Extract to read START

Re: [ClusterLabs] crm_resource --wait

2017-10-20 Thread Ken Gaillot
I've narrowed down the cause.

When the "standby" transition completes, vm2 has more remaining
utilization capacity than vm1, so the cluster wants to run sv-fencer
there. That should be taken into account in the same transition, but it
isn't, so a second transition is needed to make it happen.

Still investigating a fix. A workaround is to assign some stickiness or
utilization to sv-fencer.

Extract to read END

What to do:
In the forum post above, what workaround is suggested?

The data START

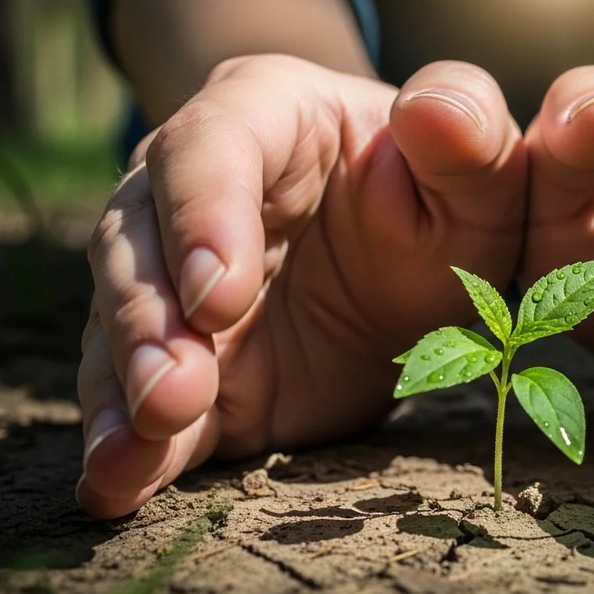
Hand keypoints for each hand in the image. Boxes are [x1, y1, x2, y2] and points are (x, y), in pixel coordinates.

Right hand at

The data END

Your solution:
Assign some stickiness or utilization to sv-fencer.